The Role of communication
Communication has many roles and functions. It helps people to inform people of your thoughts ideas and opinions and help them to understand them too. It also can be used to help people in an emotional and social way (making friends, socialising etc.). Communication can also be used to assess a patient’s condition, build a trusting a respectful relationships and motivate them. All of these will help the patient’s self-esteem and will help to reduce barriers between professional and service users
Types of communication
Communication I split up in to two main areas verbal and non-verbal. Verbal communication has a number of influences that need to be considered when dealing with communication in a Health a Social Care setting. Pitch, tone voice rate of delivery and the language used can all have a significant impact on the communication taking place. For example if I were to speak to an elderly patient in a care home in at a quick rate and with a sharp tone, this would probably perceive as rude or uncaring. This is said because the elderly person may feel like you have not got time to care for them. Good verbal communication will help contribute to providing a good service to health care users and help to ensure effective practice in health care settings such as hospitals, day care centres and homes for the elderly.
Non-verbal communication is all other forms and methods of communicating. It consist of things such eye contact, body language, hand gestures, proximity and posture. These different areas can again have a significant impact on the communication taking place. For example, someone who is speaking to a patient leaning forward or standing over them with a fixed gaze may be perceived a threatening or scary. If you were to stand at a good distance giving the patient space, stood with an open posture and made good eye contact, this may help the patient feel more comfortable. Care workers can learn a lot from the non-verbal communication that takes place. If they understand the messages they are sent they can help to meet the needs of the health care setting more efficiently.

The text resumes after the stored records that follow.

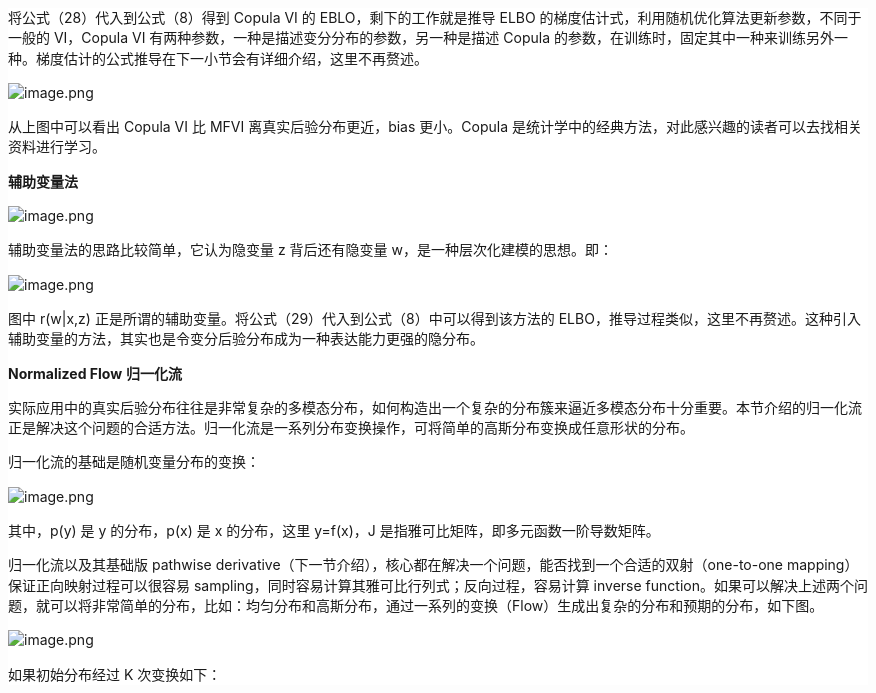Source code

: 

将公式（28）代入到公式（8）得到 Copula VI 的 EBLO，剩下的工作就是推导 ELBO 的梯度估计式，利用随机优化算法更新参数，不同于一般的 VI，Copula VI 有两种参数，一种是描述变分分布的参数，另一种是描述 Copula 的参数，在训练时，固定其中一种来训练另外一种。梯度估计的公式推导在下一小节会有详细介绍，这里不再赘述。



![image.png](https://mmbiz.qpic.cn/mmbiz_png/VBcD02jFhgkia8dWrGUhRoj0cuGvS53uT4ykOre0oqVh3qAZvqo3D3wrvBgDXrxbBl3OrDPziaib43lx3Z9bOzLEg/640?tp=webp&wxfrom=5&wx_lazy=1&wx_co=1)



从上图中可以看出 Copula VI 比 MFVI 离真实后验分布更近，bias 更小。Copula 是统计学中的经典方法，对此感兴趣的读者可以去找相关资料进行学习。



**辅助变量法**



![image.png](https://mmbiz.qpic.cn/mmbiz_png/VBcD02jFhgkia8dWrGUhRoj0cuGvS53uTuTWicqxFAYfaaL4HBcGfkae6DluiaOZxFrkhCE0rgEBK7ibz2Po2P5dpQ/640?tp=webp&wxfrom=5&wx_lazy=1&wx_co=1)



辅助变量法的思路比较简单，它认为隐变量 z 背后还有隐变量 w，是一种层次化建模的思想。即：



![image.png](https://mmbiz.qpic.cn/mmbiz_png/VBcD02jFhgkia8dWrGUhRoj0cuGvS53uTM1FXB9R17EJf2X6UpO5Frws5slW7O1fFdR84CKQfyLhpZYjpsDvwibw/640?tp=webp&wxfrom=5&wx_lazy=1&wx_co=1)



图中 r(w|x,z) 正是所谓的辅助变量。将公式（29）代入到公式（8）中可以得到该方法的 ELBO，推导过程类似，这里不再赘述。这种引入辅助变量的方法，其实也是令变分后验分布成为一种表达能力更强的隐分布。



**Normalized Flow** **归一化流**



实际应用中的真实后验分布往往是非常复杂的多模态分布，如何构造出一个复杂的分布簇来逼近多模态分布十分重要。本节介绍的归一化流正是解决这个问题的合适方法。归一化流是一系列分布变换操作，可将简单的高斯分布变换成任意形状的分布。



归一化流的基础是随机变量分布的变换：



![image.png](https://mmbiz.qpic.cn/mmbiz_png/VBcD02jFhgkia8dWrGUhRoj0cuGvS53uT0054gWwibCb3d6SS6NRsvHy60FWgHLnMMPgBrlgIg58K5eicQXhRqQ0w/640?tp=webp&wxfrom=5&wx_lazy=1&wx_co=1)



其中，p(y) 是 y 的分布，p(x) 是 x 的分布，这里 y=f(x)，J 是指雅可比矩阵，即多元函数一阶导数矩阵。



归一化流以及其基础版 pathwise derivative（下一节介绍），核心都在解决一个问题，能否找到一个合适的双射（one-to-one mapping）保证正向映射过程可以很容易 sampling，同时容易计算其雅可比行列式；反向过程，容易计算 inverse function。如果可以解决上述两个问题，就可以将非常简单的分布，比如：均匀分布和高斯分布，通过一系列的变换（Flow）生成出复杂的分布和预期的分布，如下图。



![image.png](https://mmbiz.qpic.cn/mmbiz_png/VBcD02jFhgkia8dWrGUhRoj0cuGvS53uTGicHz9ib0jDHf06zybQwvkM0fy5HaG6PEMgAMdZpaG79xemfINuxSPJg/640?tp=webp&wxfrom=5&wx_lazy=1&wx_co=1)



如果初始分布经过 K 次变换如下：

People come from and vast array of cultures and backgrounds, they also have a different levels of understanding and knowledge. This is why it is important to recognise that people communicate in different ways and because of this they may respond better to different methods and ways of communicating. People may communicate in a way that is perceived rude or obnoxious but in reality this is just the way they speak. Recognising that people’s needs and preferences when communicating can help care workers to improve the quality of service they provide. For example in a hospital the nurse may say we need to do a ‘venesection’ this may confuse and worry the patient as they may not recognise what that is. The nurse could instead say we are going to ‘take blood’ to check out what going on inside. By replacing the technical Jargon with slang may help the patient to more quickly identify what is going on and feel more comfortable with the procedure that is about to take place.
Good practice when communicating with a client or professional in a health care setting is to understand the context of the communication taking place. The manner in which you deliver your communication should be influenced by the situation that you are in. For example when speaking to a professional care worker or manager you would speak in a formal way using appropriate and complex language. However, when speaking to an ill patient you may feel it is more appropriate to speak in a soft tone and use less formal language. Changing the way that you deliver the verbal communication that takes place reassures the participants taking part and shows them that you understand and can meet their needs.
It is also extremely important to listen when communicating. By listening and decoding the information being sent through verbal and non-verbal communication you will be in a better position support the people that you care for. A good idea when listening is to paraphrase or reflectively listen. This involves reiterating what has just been said but in a different way. For example in a GP surgery if a patient claims that his back is hurting a good response would be to say ‘I am sorry to hear you back is hurting hopefully we can make it better’. By reiterating the statement you are showing the client that you have heard them and understood their problem. This reassures them and makes them feel more confident in the service they are receiving.
The Role of effective communication and interpersonal skills
By meeting the needs of the communication taking place you will ensure that the service users are reassured, confident and happy with the service they receive. It will also contribute to a more efficient and effective health care setting as the service users will be happier with the treatments they receive. If poor communication are to take place then people are going to end up frustrated, confused and in worst case scenario offended. If service users are not happy or confident with the service they receive this will have a negative impact on health care setting as the reputation of the staff and setting will be reduced. In addition to this effective interpersonal skills will facilitate a better unity across the workplace. People who can communicate effectively and who can use demonstrate good levels of interpersonal skills will give be able to deliver a clearer and more refined message. Example: If a staff member is feeling frustrated they should not let this affect the quality of service they provide. It is unfair to mistreat someone if you’re in a bad mood. Effective interpersonal and communication skills would allow that person to understand this and help them to act appropriately.